🤖 AI Summary
This work investigates the automatic identification and exploitation of game symmetries in multi-agent games, focusing on their impact on Nash equilibrium computation. We establish a rigorous equivalence between symmetry detection in normal-form games and the graph automorphism/isomorphism problems, proving that symmetry recognition is graph-automorphism-complete. We further show that symmetry-aware equilibrium computation is PPAD-complete for general games and CLS-complete for team games. Methodologically, we propose two novel algorithms: (i) a polynomial-time equilibrium solver for games with high structural symmetry, and (ii) the first equilibrium algorithm for two-player zero-sum games that does not require prior knowledge of symmetries.
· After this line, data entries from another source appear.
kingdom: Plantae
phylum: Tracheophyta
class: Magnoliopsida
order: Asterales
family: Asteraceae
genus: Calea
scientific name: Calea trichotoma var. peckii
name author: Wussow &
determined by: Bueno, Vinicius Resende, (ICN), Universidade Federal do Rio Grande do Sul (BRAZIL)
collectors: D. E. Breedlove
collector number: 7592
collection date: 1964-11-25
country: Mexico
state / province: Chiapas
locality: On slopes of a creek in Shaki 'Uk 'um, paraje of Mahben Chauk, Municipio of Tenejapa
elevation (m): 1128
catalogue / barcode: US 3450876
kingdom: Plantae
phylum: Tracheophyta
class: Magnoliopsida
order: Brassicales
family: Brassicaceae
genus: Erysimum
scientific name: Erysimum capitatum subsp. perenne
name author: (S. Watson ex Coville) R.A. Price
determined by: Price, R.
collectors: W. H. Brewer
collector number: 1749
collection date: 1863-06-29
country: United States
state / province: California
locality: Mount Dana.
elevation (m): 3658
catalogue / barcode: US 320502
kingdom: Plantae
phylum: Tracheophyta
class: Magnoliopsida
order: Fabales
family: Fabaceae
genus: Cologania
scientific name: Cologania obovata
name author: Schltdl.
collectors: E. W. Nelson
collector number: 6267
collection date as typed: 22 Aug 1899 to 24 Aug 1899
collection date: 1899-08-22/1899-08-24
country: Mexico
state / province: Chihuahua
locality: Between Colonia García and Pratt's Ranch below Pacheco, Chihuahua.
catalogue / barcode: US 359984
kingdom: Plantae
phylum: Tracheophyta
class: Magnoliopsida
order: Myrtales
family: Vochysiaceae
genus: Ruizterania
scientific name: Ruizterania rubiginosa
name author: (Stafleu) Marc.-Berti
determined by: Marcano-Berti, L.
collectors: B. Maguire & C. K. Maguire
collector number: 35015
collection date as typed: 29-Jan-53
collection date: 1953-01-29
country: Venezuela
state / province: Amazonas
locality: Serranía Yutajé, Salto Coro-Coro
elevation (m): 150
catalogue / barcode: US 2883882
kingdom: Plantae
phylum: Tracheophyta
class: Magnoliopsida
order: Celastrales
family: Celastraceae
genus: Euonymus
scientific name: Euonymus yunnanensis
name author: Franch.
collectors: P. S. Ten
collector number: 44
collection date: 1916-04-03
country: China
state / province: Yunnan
Our results unify game theory, graph theory, and computational complexity theory, providing a new paradigm for symmetry-aware equilibrium analysis and scalable equilibrium computation.
📝 Abstract
Strategic interactions can be represented more concisely, and analyzed and solved more efficiently, if we are aware of the symmetries within the multiagent system. Symmetries also have conceptual implications, for example for equilibrium selection. We study the computational complexity of identifying and using symmetries. Using the classical framework of normal-form games, we consider game symmetries that can be across some or all players and/or actions. We find a strong connection between game symmetries and graph automorphisms, yielding graph automorphism and graph isomorphism completeness results for characterizing the symmetries present in a game. On the other hand, we also show that the problem becomes polynomial-time solvable when we restrict the consideration of actions in one of two ways. Next, we investigate when exactly game symmetries can be successfully leveraged for Nash equilibrium computation. We show that finding a Nash equilibrium that respects a given set of symmetries is PPAD- and CLS-complete in general-sum and team games respectively -- that is, exactly as hard as Brouwer fixed point and gradient descent problems. Finally, we present polynomial-time methods for the special cases where we are aware of a vast number of symmetries, or where the game is two-player zero-sum and we do not even know the symmetries.